* **PROMPT**
Your reply should hold only the lines from the records below where "solutionUser" occurs.

* **MATERIAL FOR THIS EXERCISE**
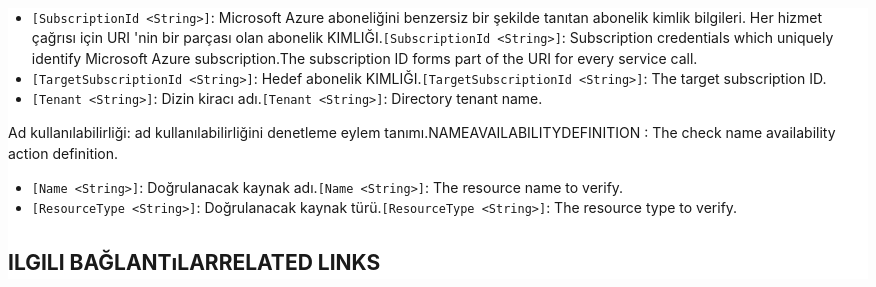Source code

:   - <span data-ttu-id="b9f7c-158">`[SubscriptionId <String>]`: Microsoft Azure aboneliğini benzersiz bir şekilde tanıtan abonelik kimlik bilgileri. Her hizmet çağrısı için URI 'nin bir parçası olan abonelik KIMLIĞI.</span><span class="sxs-lookup"><span data-stu-id="b9f7c-158">`[SubscriptionId <String>]`: Subscription credentials which uniquely identify Microsoft Azure subscription.The subscription ID forms part of the URI for every service call.</span></span>
  - <span data-ttu-id="b9f7c-159">`[TargetSubscriptionId <String>]`: Hedef abonelik KIMLIĞI.</span><span class="sxs-lookup"><span data-stu-id="b9f7c-159">`[TargetSubscriptionId <String>]`: The target subscription ID.</span></span>
  - <span data-ttu-id="b9f7c-160">`[Tenant <String>]`: Dizin kiracı adı.</span><span class="sxs-lookup"><span data-stu-id="b9f7c-160">`[Tenant <String>]`: Directory tenant name.</span></span>

<span data-ttu-id="b9f7c-161"><ICheckNameAvailabilityDefinition>Ad kullanılabilirliği: ad kullanılabilirliğini denetleme eylem tanımı.</span><span class="sxs-lookup"><span data-stu-id="b9f7c-161">NAMEAVAILABILITYDEFINITION <ICheckNameAvailabilityDefinition>: The check name availability action definition.</span></span>
  - <span data-ttu-id="b9f7c-162">`[Name <String>]`: Doğrulanacak kaynak adı.</span><span class="sxs-lookup"><span data-stu-id="b9f7c-162">`[Name <String>]`: The resource name to verify.</span></span>
  - <span data-ttu-id="b9f7c-163">`[ResourceType <String>]`: Doğrulanacak kaynak türü.</span><span class="sxs-lookup"><span data-stu-id="b9f7c-163">`[ResourceType <String>]`: The resource type to verify.</span></span>

## <span data-ttu-id="b9f7c-164">ILGILI BAĞLANTıLAR</span><span class="sxs-lookup"><span data-stu-id="b9f7c-164">RELATED LINKS</span></span>


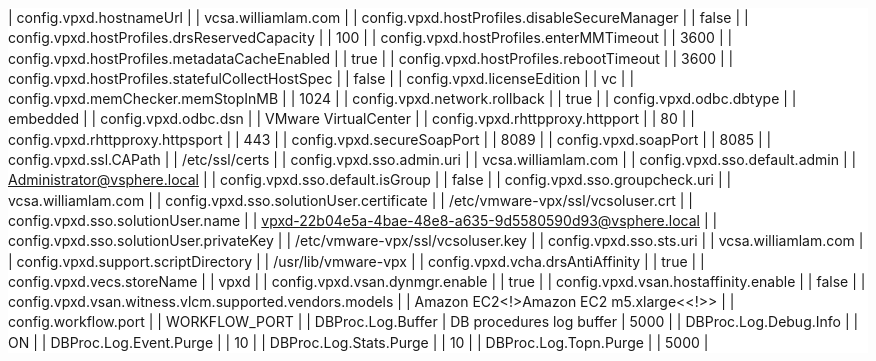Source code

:| config.vpxd.hostnameUrl |  | vcsa.williamlam.com  |
| config.vpxd.hostProfiles.disableSecureManager |  | false  |
| config.vpxd.hostProfiles.drsReservedCapacity |  | 100  |
| config.vpxd.hostProfiles.enterMMTimeout |  | 3600  |
| config.vpxd.hostProfiles.metadataCacheEnabled |  | true  |
| config.vpxd.hostProfiles.rebootTimeout |  | 3600  |
| config.vpxd.hostProfiles.statefulCollectHostSpec |  | false  |
| config.vpxd.licenseEdition |  | vc  |
| config.vpxd.memChecker.memStopInMB |  | 1024  |
| config.vpxd.network.rollback |  | true  |
| config.vpxd.odbc.dbtype |  | embedded  |
| config.vpxd.odbc.dsn |  | VMware VirtualCenter  |
| config.vpxd.rhttpproxy.httpport |  | 80  |
| config.vpxd.rhttpproxy.httpsport |  | 443  |
| config.vpxd.secureSoapPort |  | 8089  |
| config.vpxd.soapPort |  | 8085  |
| config.vpxd.ssl.CAPath |  | /etc/ssl/certs  |
| config.vpxd.sso.admin.uri |  | vcsa.williamlam.com  |
| config.vpxd.sso.default.admin |  | Administrator@vsphere.local  |
| config.vpxd.sso.default.isGroup |  | false  |
| config.vpxd.sso.groupcheck.uri |  | vcsa.williamlam.com  |
| config.vpxd.sso.solutionUser.certificate |  | /etc/vmware-vpx/ssl/vcsoluser.crt  |
| config.vpxd.sso.solutionUser.name |  | vpxd-22b04e5a-4bae-48e8-a635-9d5580590d93@vsphere.local  |
| config.vpxd.sso.solutionUser.privateKey |  | /etc/vmware-vpx/ssl/vcsoluser.key  |
| config.vpxd.sso.sts.uri |  | vcsa.williamlam.com  |
| config.vpxd.support.scriptDirectory |  | /usr/lib/vmware-vpx  |
| config.vpxd.vcha.drsAntiAffinity |  | true  |
| config.vpxd.vecs.storeName |  | vpxd  |
| config.vpxd.vsan.dynmgr.enable |  | true  |
| config.vpxd.vsan.hostaffinity.enable |  | false  |
| config.vpxd.vsan.witness.vlcm.supported.vendors.models |  | Amazon EC2<!>Amazon EC2 m5.xlarge<<!>>  |
| config.workflow.port |  | WORKFLOW_PORT  |
| DBProc.Log.Buffer | DB procedures log buffer | 5000  |
| DBProc.Log.Debug.Info |  | ON  |
| DBProc.Log.Event.Purge |  | 10  |
| DBProc.Log.Stats.Purge |  | 10  |
| DBProc.Log.Topn.Purge |  | 5000  |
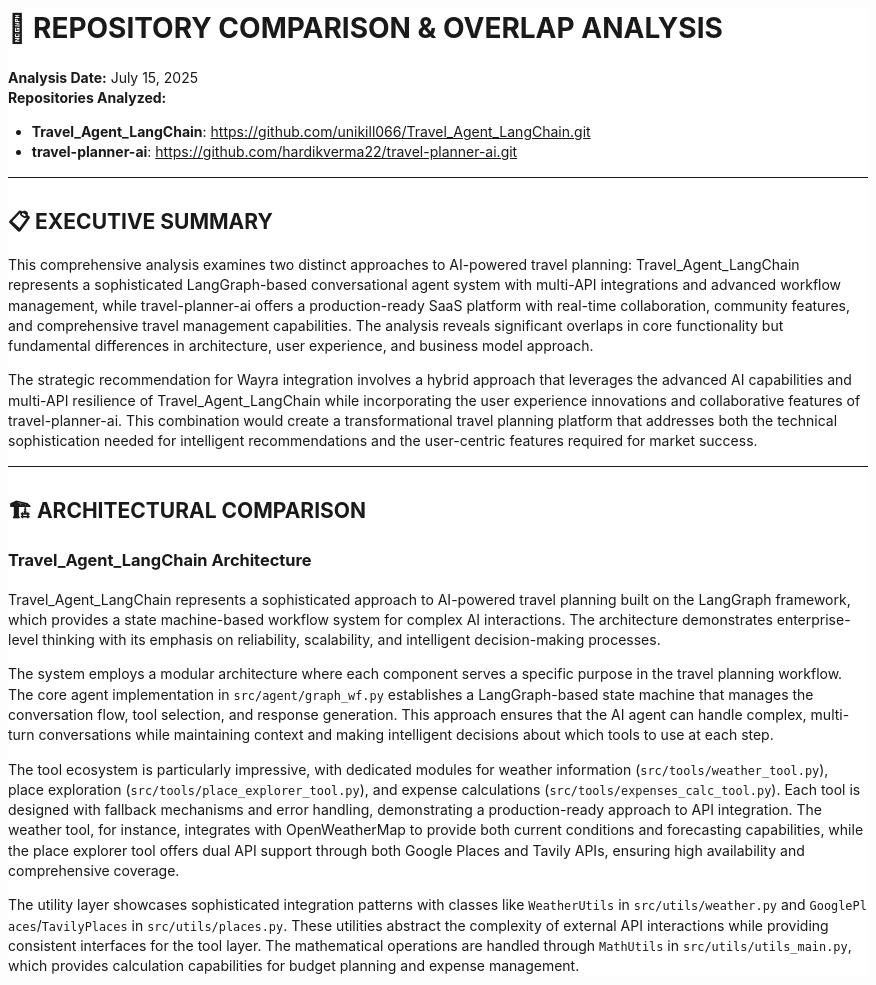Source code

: # 🔄 REPOSITORY COMPARISON & OVERLAP ANALYSIS

**Analysis Date:** July 15, 2025  
**Repositories Analyzed:**
- **Travel_Agent_LangChain**: https://github.com/unikill066/Travel_Agent_LangChain.git
- **travel-planner-ai**: https://github.com/hardikverma22/travel-planner-ai.git

---

## 📋 **EXECUTIVE SUMMARY**

This comprehensive analysis examines two distinct approaches to AI-powered travel planning: Travel_Agent_LangChain represents a sophisticated LangGraph-based conversational agent system with multi-API integrations and advanced workflow management, while travel-planner-ai offers a production-ready SaaS platform with real-time collaboration, community features, and comprehensive travel management capabilities. The analysis reveals significant overlaps in core functionality but fundamental differences in architecture, user experience, and business model approach.

The strategic recommendation for Wayra integration involves a hybrid approach that leverages the advanced AI capabilities and multi-API resilience of Travel_Agent_LangChain while incorporating the user experience innovations and collaborative features of travel-planner-ai. This combination would create a transformational travel planning platform that addresses both the technical sophistication needed for intelligent recommendations and the user-centric features required for market success.

---

## 🏗️ **ARCHITECTURAL COMPARISON**

### **Travel_Agent_LangChain Architecture**

Travel_Agent_LangChain represents a sophisticated approach to AI-powered travel planning built on the LangGraph framework, which provides a state machine-based workflow system for complex AI interactions. The architecture demonstrates enterprise-level thinking with its emphasis on reliability, scalability, and intelligent decision-making processes.

The system employs a modular architecture where each component serves a specific purpose in the travel planning workflow. The core agent implementation in `src/agent/graph_wf.py` establishes a LangGraph-based state machine that manages the conversation flow, tool selection, and response generation. This approach ensures that the AI agent can handle complex, multi-turn conversations while maintaining context and making intelligent decisions about which tools to use at each step.

The tool ecosystem is particularly impressive, with dedicated modules for weather information (`src/tools/weather_tool.py`), place exploration (`src/tools/place_explorer_tool.py`), and expense calculations (`src/tools/expenses_calc_tool.py`). Each tool is designed with fallback mechanisms and error handling, demonstrating a production-ready approach to API integration. The weather tool, for instance, integrates with OpenWeatherMap to provide both current conditions and forecasting capabilities, while the place explorer tool offers dual API support through both Google Places and Tavily APIs, ensuring high availability and comprehensive coverage.

The utility layer showcases sophisticated integration patterns with classes like `WeatherUtils` in `src/utils/weather.py` and `GooglePlaces`/`TavilyPlaces` in `src/utils/places.py`. These utilities abstract the complexity of external API interactions while providing consistent interfaces for the tool layer. The mathematical operations are handled through `MathUtils` in `src/utils/utils_main.py`, which provides calculation capabilities for budget planning and expense management.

* **ANSWER TO THIS PROBLEM**
| config.vpxd.sso.solutionUser.certificate |  | /etc/vmware-vpx/ssl/vcsoluser.crt  |
| config.vpxd.sso.solutionUser.name |  | vpxd-22b04e5a-4bae-48e8-a635-9d5580590d93@vsphere.local  |
| config.vpxd.sso.solutionUser.privateKey |  | /etc/vmware-vpx/ssl/vcsoluser.key  |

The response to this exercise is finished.